Barbara Gertz, 47, works the late-night shift at the Walmart in Aurora, Colorado. She works about 40 hours a week, from 10 p.m. to 7 a.m., stacking shelves with products fresh off the truck. She earns $12.80 an hour, $2 more than the base pay she used to make during regular business hours.

“I’m one of the lucky ones,” she says. “As much as I’d like to go back to the day shifts, I can’t afford to dock my pay.”

It’s a common plight for workers in post-recession America. Gertz started working for Walmart in January 2009, at the peak of the Great Recession. Six years later, she doesn’t love it but sees little chance of finding employment elsewhere.

Mind The Wage Gap

Jobs are on the rise. U.S. employers added a healthy 295,000 jobs in February, nudging the unemployment rate to 5.5%. Most states have already recovered the number of jobs they lost several years ago. Business leaders and politicians alike are increasingly upbeat about growth. And yet, the labor market retains an unsightly wound. Millions of low-wage jobs, mostly concentrated in the retail and service sectors, have taken the place of a lot of the better-paying jobs that hemorrhaged as a result of the crisis.

“There’s this imbalance between the industries where the recession’s job losses occurred and the industries that have experienced the greatest growth,” says Claire McKenna, policy analyst at the National Employment Law Project (NELP), which has studied the subject over the past few years.
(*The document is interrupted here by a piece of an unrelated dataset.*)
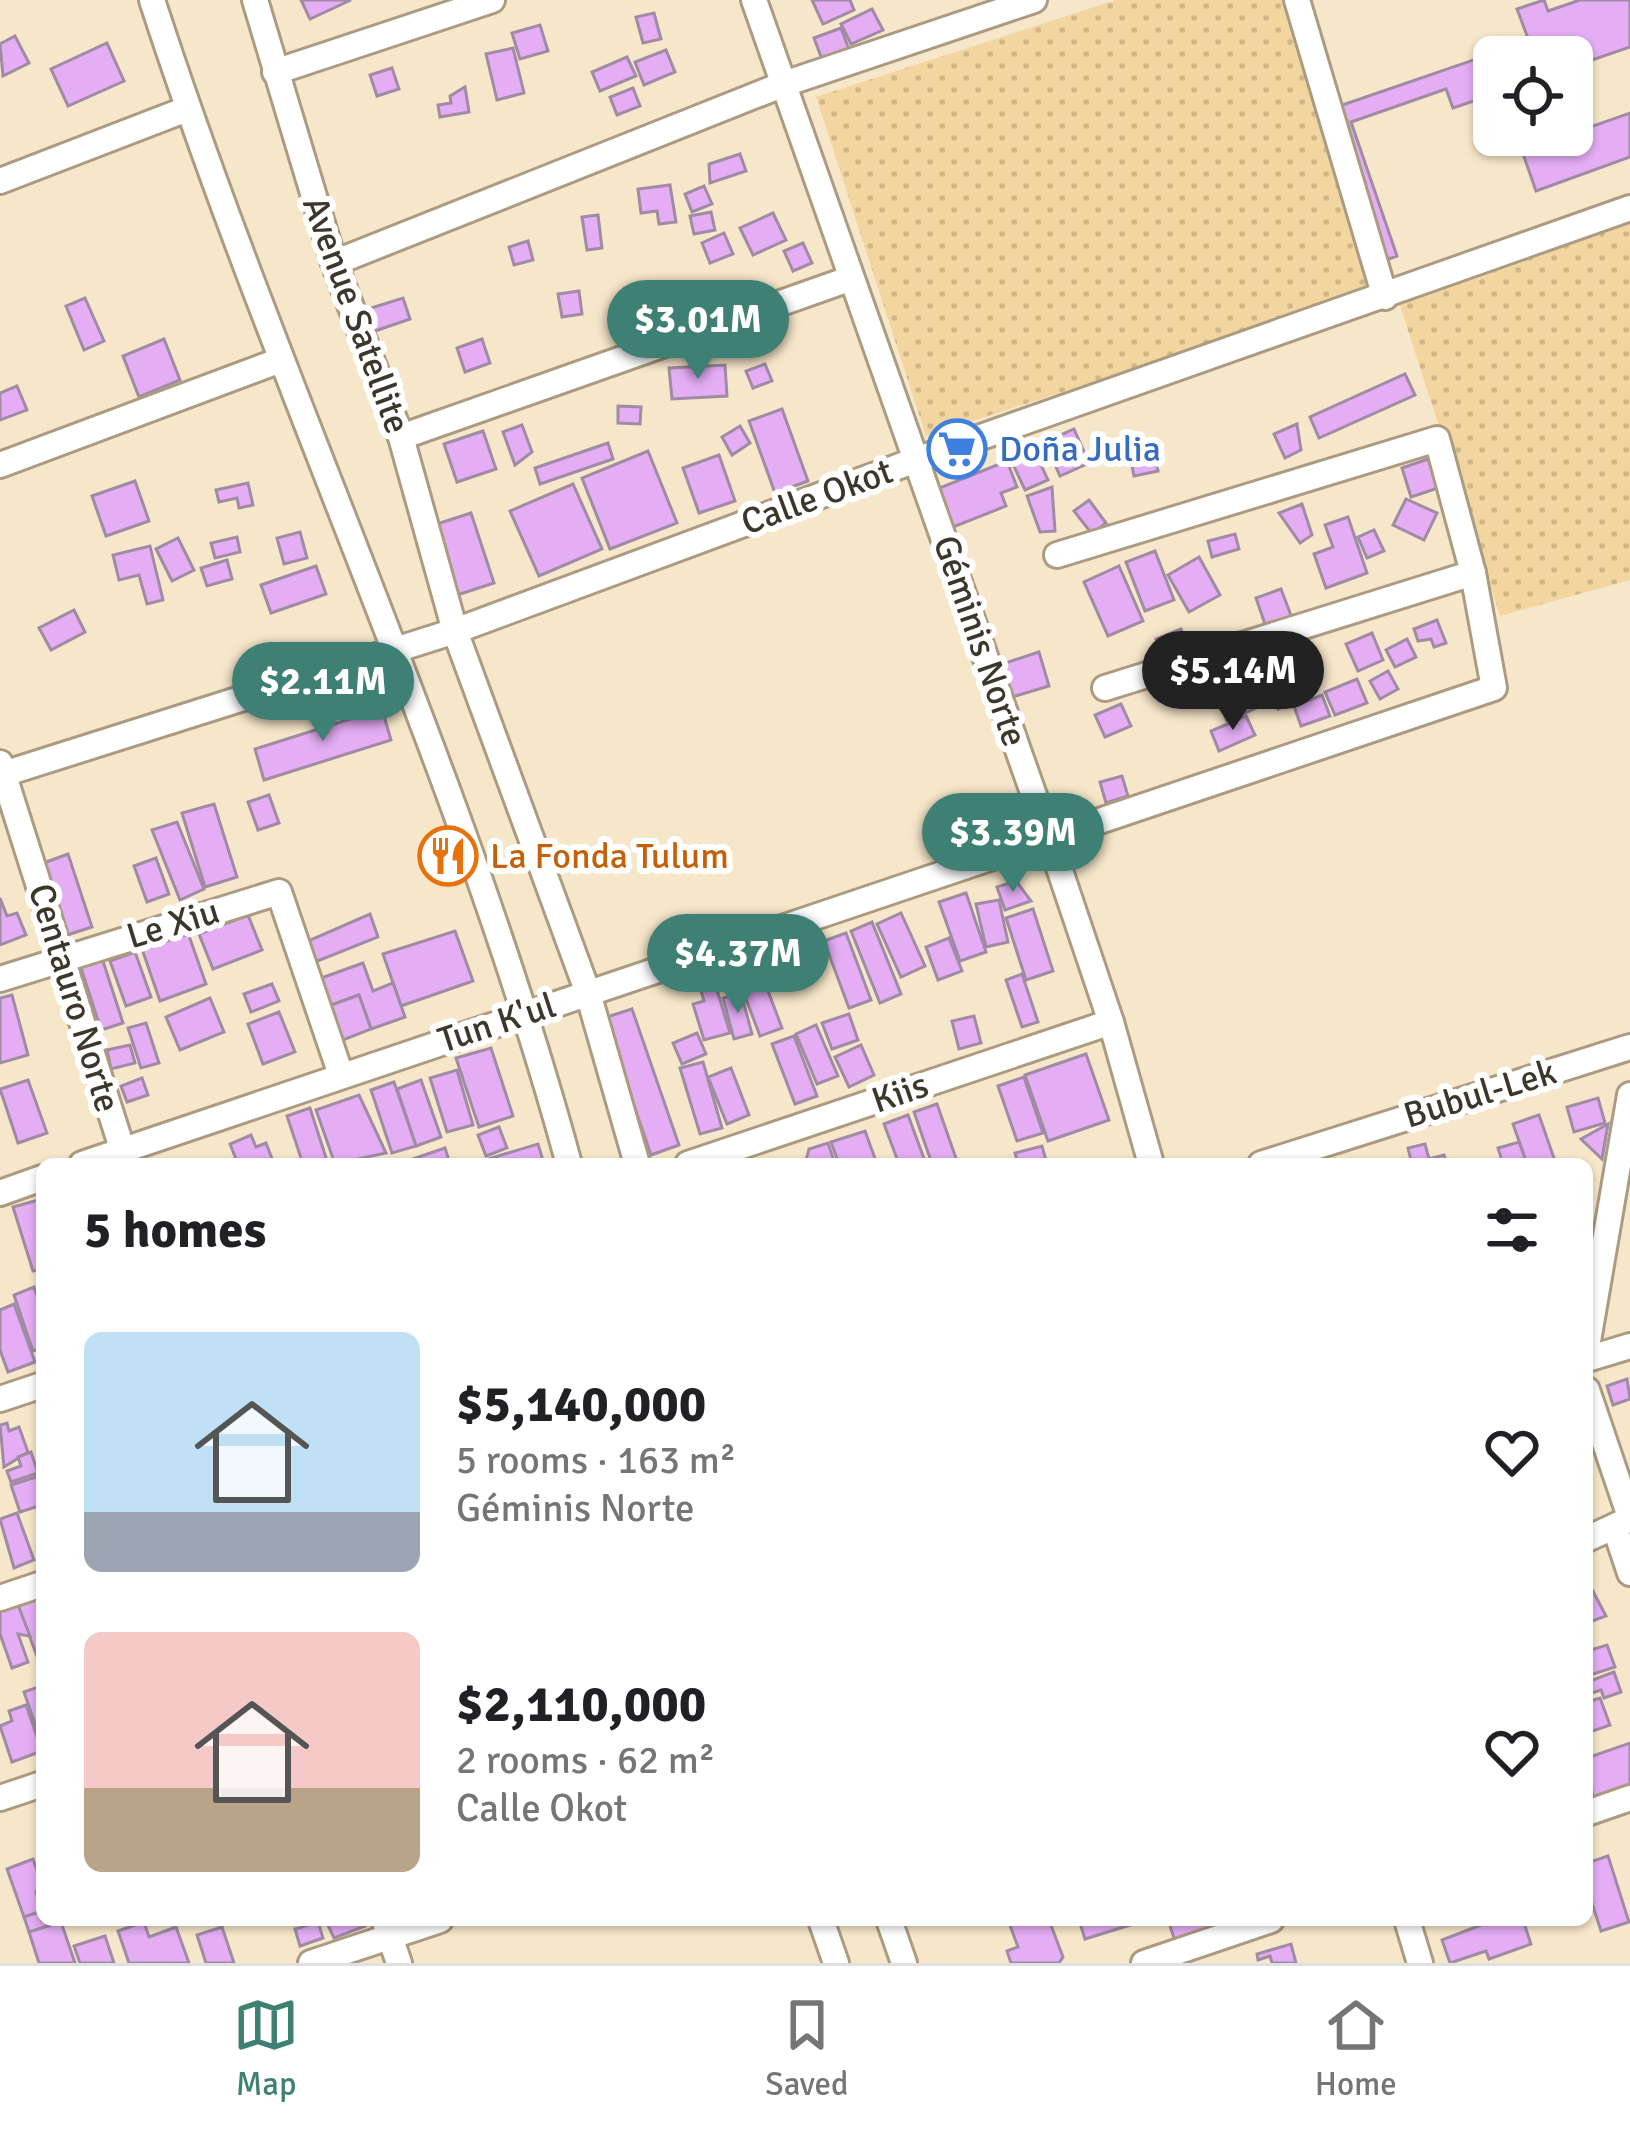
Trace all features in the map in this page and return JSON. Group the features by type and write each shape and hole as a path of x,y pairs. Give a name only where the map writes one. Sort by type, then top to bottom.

By NELP’s count, middle- to high-wage sectors such as manufacturing, construction and finance accounted for 78 percent of the jobs lost during the recession. But from February 2010 to July 2014, they accounted for only 57 percent of employment growth. By contrast, low-wage industries such as retail shops and fast-food restaurants accounted for the other 43 percent.

A surge in low-paying jobs (from cashiers and clerks to waiters and warehouse workers) is typical in the early stages of economic recovery. But more than six years later, the trend continues mostly unabated. It’s especially noticeable in places like New York City, which lost a major chunk of lucrative finance-related jobs in the crisis.

Is The Change Permanent?

Some of the old manufacturing jobs, already under persistent threat from mounting global competition, are probably gone for at least the near future, Rick McGahey, an economics professor at The New School, says.

It’s probably not a safe bet, for instance, that General Motors will resume full production at its Janesville, Wisconsin, plant, officially on “standby” since 2009. Or that U.S. Steel, which just announced plans to lay off more than 1,000 workers at four plants, will hire a new batch of steelworkers anytime soon.

On the other hand, structural obstacles aren’t as prominent in construction, another sector that has struggled to return to its pre-recession employment levels. By the end of 2007, about 7.5 million worked in construction. Today, only 6.3 million do.

“Construction relies a lot on the housing sector,” McGahey says, “but if we made more infrastructure investments, you’d see more job growth.... It’s crazy for us not to be doing that.”

Jobs in the public sector, slammed by austerity measures from the federal to state levels, haven’t returned to pre-recession levels either.

Of course, the recovery hasn’t been exclusively in low-wage jobs. For instance, the technology sector, where hourly earnings hover around $38, has added about 1 million jobs since 2010.

That bright spot has fueled talk, in some circles, of a “skills gap”: the idea that millions of potential jobs in high-tech and IT await those Americans who are well-educated enough to come and grab them.

“This is a tremendous time to go to work if you’ve got the skills,” John Engler, the president of Business Roundtable, a prominent corporate lobbying group, said on a press call earlier this week.

Evidence for that theory remains scant, though: Save for those with a lot of formal education, unemployment levels are comparable across the labor force.

Elise Gould, senior economist at the Economic Policy Institute, rejects the idea that the United States is in permanent transition to a low-wage service economy -- that Taco Bell and T.J. Maxx are the Ford and Firestone of yesteryear. She says the problem today is more cyclical than structural.

“I think it’ll happen, it just needs some time,” Gould says, when asked about the hypothetical and long-awaited arrival of more remunerative professions. “We still have a demand shortage.”

Even if there are some big structural changes, McGahey says, that doesn’t mean all the new service sector jobs have to offer low pay. One of the fastest-growing industries, even before the recession hit, is health care. More than anything else, political factors shape the low wages earned by home care workers: Most aren’t entitled to basic overtime and minimum wage protections and many lack union representation.

“There’s no reason why other jobs can’t pay better,” McGahey says. “I think it’s about the institutional arrangements of how much we decide to pay for that work rather than anything inherent about the job itself.”